Now, how many had a WSM, but didn't like it and switched to an ECB or other cheap bullet-style smoker?  (Off stage: sound of crickets chirping in an otherwise totally silent landscape.)

I rest my case.


----------



## JWJR40 (May 24, 2007)

Its not a bad price, but I had a Brinkman and put it away after trying to mess with the temp.  I bought a WSM and love to dook on it.  Put in the extra money for the WSM.


----------



## Griff (May 24, 2007)

WSMs even work great in the winter in Alaska.


----------



## Green Hornet (May 24, 2007)

Dag-nab it. I was not even looking for one, but now I am thinking I need it.
My Weber 22" kettle, Smokey Joe and Summit are lonley.


----------



## Guest (Jun 2, 2007)

You guys are gonna kill me but I got a brinkman at wal-mart for $28.
I just want something cheap for my first try at smoking.
I'm going to try it tomorrow with some babybacks. I'll post the results...good or bad.


----------



## Bill The Grill Guy (Jun 3, 2007)

Eric, I started out with a Brinkman like that one.  Like everyone else has said they are hard to control the temps.  There are a few posts about modifications to them that may help.

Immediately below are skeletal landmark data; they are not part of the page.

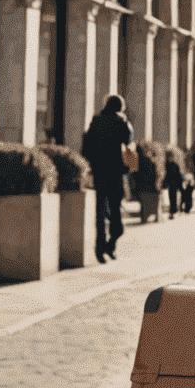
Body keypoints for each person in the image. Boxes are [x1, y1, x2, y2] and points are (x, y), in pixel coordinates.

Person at [81, 95, 133, 263]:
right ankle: (110, 244)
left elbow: (86, 146)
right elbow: (129, 139)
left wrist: (93, 166)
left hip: (100, 172)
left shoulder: (96, 120)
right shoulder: (121, 122)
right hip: (115, 173)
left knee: (100, 212)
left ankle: (100, 248)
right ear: (120, 107)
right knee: (115, 210)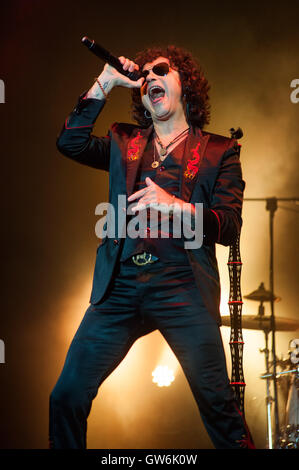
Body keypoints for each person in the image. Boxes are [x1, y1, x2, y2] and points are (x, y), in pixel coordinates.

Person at [49, 45, 255, 449]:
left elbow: (228, 227)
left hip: (182, 286)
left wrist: (178, 207)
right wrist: (106, 80)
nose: (150, 79)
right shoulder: (123, 140)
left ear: (186, 85)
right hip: (119, 287)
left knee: (218, 406)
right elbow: (69, 142)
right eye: (144, 76)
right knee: (66, 396)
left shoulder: (218, 151)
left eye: (161, 70)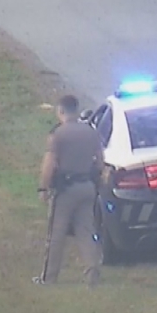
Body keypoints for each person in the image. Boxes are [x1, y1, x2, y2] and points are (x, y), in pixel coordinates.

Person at [34, 94, 104, 287]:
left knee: (56, 233)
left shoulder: (58, 134)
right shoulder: (91, 132)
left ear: (61, 110)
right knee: (86, 231)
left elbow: (50, 164)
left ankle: (49, 278)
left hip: (66, 190)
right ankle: (92, 272)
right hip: (87, 187)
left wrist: (43, 187)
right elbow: (99, 162)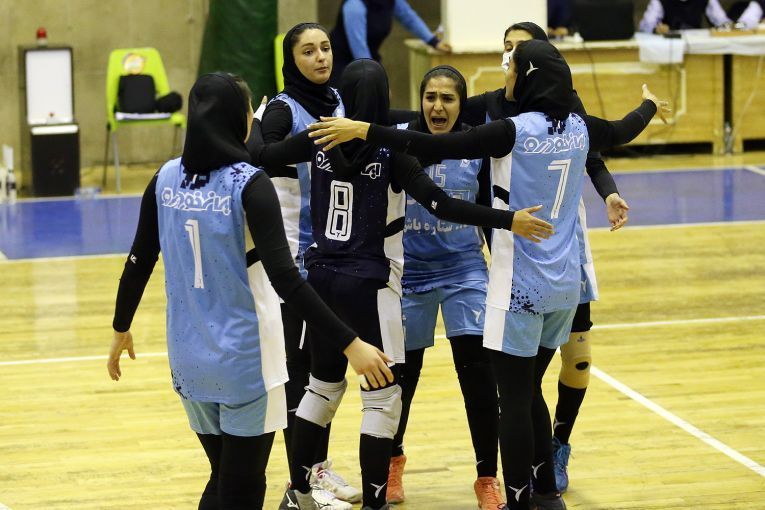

I have built 3 offset smokers and now own 2 WSM's and love them.  WHEN you decide to get rid of the Brinkman and get a WSM keep the grates and pans from the Brinkman.  The grates work great for doing beef jerky on the WSM's.  Good investment for the grates and pans.


----------



## Captain Morgan (Jun 3, 2007)

Erik, you can make great Q on it, and while learning, you'll understand
WSM's more when eventually get one.  It's good to learn some things
the hard way, and I believe bbq is one of those.


----------



## oompappy (Jun 3, 2007)

Captain Morgan said:
			
		

> Erik, you can make great Q on it, and while learning, you'll understand
> WSM's more when eventually get one.  *It's good to learn some things
> the hard way, and I believe bbq is one of those*.



Yep!!


----------